# [Supplied data]
****

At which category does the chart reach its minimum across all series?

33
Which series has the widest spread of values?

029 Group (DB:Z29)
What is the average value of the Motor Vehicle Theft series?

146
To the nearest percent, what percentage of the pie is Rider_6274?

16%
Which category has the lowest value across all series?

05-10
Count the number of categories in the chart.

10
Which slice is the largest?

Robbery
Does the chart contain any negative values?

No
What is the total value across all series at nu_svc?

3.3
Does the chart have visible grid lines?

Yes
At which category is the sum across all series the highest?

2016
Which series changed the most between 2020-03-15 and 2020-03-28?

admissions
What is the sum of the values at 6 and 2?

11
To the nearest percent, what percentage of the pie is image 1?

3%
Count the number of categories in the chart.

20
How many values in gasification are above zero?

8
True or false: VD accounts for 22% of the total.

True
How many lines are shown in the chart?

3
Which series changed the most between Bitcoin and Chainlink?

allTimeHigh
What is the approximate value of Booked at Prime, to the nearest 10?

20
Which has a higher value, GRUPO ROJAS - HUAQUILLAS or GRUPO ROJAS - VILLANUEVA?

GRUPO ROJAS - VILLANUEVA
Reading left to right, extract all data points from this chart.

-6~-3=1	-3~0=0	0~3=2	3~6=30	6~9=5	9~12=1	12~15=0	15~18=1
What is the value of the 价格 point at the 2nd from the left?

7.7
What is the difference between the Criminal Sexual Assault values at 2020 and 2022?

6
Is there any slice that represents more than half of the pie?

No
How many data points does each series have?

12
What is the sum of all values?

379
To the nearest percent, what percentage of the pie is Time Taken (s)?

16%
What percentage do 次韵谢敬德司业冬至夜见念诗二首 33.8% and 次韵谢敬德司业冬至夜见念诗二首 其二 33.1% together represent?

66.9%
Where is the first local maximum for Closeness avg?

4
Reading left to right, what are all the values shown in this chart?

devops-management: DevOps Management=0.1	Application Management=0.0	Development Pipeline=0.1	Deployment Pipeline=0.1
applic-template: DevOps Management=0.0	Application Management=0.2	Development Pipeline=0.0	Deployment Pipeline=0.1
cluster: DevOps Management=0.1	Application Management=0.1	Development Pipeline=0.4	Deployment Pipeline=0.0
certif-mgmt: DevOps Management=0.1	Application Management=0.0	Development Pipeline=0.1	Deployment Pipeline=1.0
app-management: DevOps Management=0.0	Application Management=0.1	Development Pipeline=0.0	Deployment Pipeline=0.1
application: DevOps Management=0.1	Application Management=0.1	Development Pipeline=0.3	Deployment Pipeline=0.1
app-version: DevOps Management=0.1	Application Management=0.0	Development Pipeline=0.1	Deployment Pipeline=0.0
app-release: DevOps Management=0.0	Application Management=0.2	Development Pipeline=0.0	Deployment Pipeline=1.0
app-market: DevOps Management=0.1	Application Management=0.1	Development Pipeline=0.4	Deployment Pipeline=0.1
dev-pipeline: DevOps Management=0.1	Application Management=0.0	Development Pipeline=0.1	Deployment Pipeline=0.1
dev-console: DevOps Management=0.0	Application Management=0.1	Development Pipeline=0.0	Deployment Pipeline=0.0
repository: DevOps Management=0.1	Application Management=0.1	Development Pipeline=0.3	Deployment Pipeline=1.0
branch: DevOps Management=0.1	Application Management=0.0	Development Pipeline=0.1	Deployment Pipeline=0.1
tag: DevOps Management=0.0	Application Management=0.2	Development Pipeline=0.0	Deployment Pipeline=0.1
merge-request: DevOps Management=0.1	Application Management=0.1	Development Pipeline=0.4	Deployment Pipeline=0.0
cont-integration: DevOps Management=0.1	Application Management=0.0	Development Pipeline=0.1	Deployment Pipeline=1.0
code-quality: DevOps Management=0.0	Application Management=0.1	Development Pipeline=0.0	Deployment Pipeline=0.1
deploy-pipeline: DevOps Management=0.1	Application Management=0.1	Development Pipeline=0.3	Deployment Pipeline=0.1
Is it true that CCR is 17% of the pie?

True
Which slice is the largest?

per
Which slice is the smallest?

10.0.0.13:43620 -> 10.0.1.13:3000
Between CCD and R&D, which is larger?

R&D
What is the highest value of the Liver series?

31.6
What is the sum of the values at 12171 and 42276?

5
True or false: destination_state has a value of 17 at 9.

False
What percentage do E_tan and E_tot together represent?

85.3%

****

# [What is needed]
How many lines in the rows above contain the word "chart"? Give only the number.

# [Result]
8